Content starts

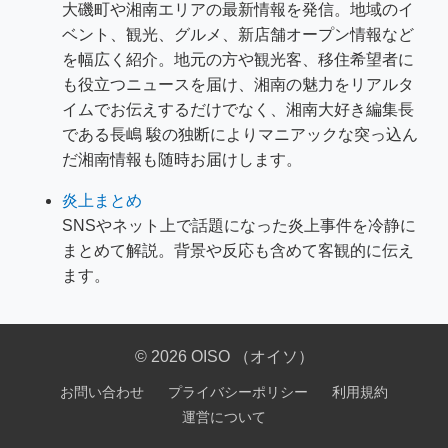
大磯町や湘南エリアの最新情報を発信。地域のイ
ベント、観光、グルメ、新店舗オープン情報など
を幅広く紹介。地元の方や観光客、移住希望者に
も役立つニュースを届け、湘南の魅力をリアルタ
イムでお伝えするだけでなく、湘南大好き編集長
である長嶋 駿の独断によりマニアックな突っ込ん
だ湘南情報も随時お届けします。
炎上まとめ
SNSやネット上で話題になった炎上事件を冷静に
まとめて解説。背景や反応も含めて客観的に伝え
ます。
© 2026 OISO （オイソ）
お問い合わせ
プライバシーポリシー
利用規約
運営について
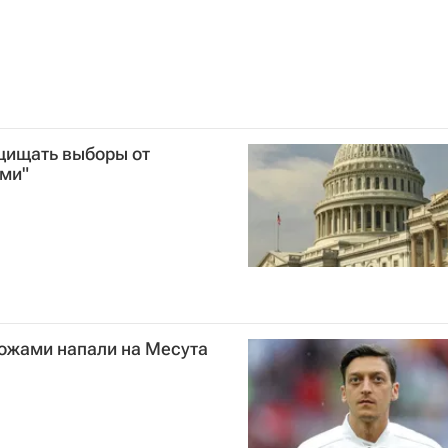
щищать выборы от
ми"
ножами напали на Месута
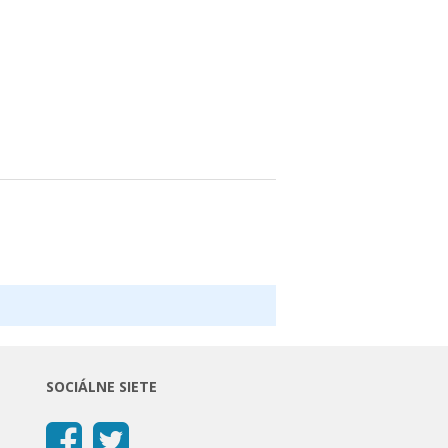
SOCIÁLNE SIETE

Content ends

● **Your task**
Please arrange the lines above as a JSON list of strings, one string per line, leaving out the pictures and any blank lines.

● **Exercise output**
[
  "大磯町や湘南エリアの最新情報を発信。地域のイ",
  "ベント、観光、グルメ、新店舗オープン情報など",
  "を幅広く紹介。地元の方や観光客、移住希望者に",
  "も役立つニュースを届け、湘南の魅力をリアルタ",
  "イムでお伝えするだけでなく、湘南大好き編集長",
  "である長嶋 駿の独断によりマニアックな突っ込ん",
  "だ湘南情報も随時お届けします。",
  "炎上まとめ",
  "SNSやネット上で話題になった炎上事件を冷静に",
  "まとめて解説。背景や反応も含めて客観的に伝え",
  "ます。",
  "© 2026 OISO （オイソ）",
  "お問い合わせ",
  "プライバシーポリシー",
  "利用規約",
  "運営について",
  "щищать выборы от",
  "ми\"",
  "ножами напали на Месута",
  "SOCIÁLNE SIETE"
]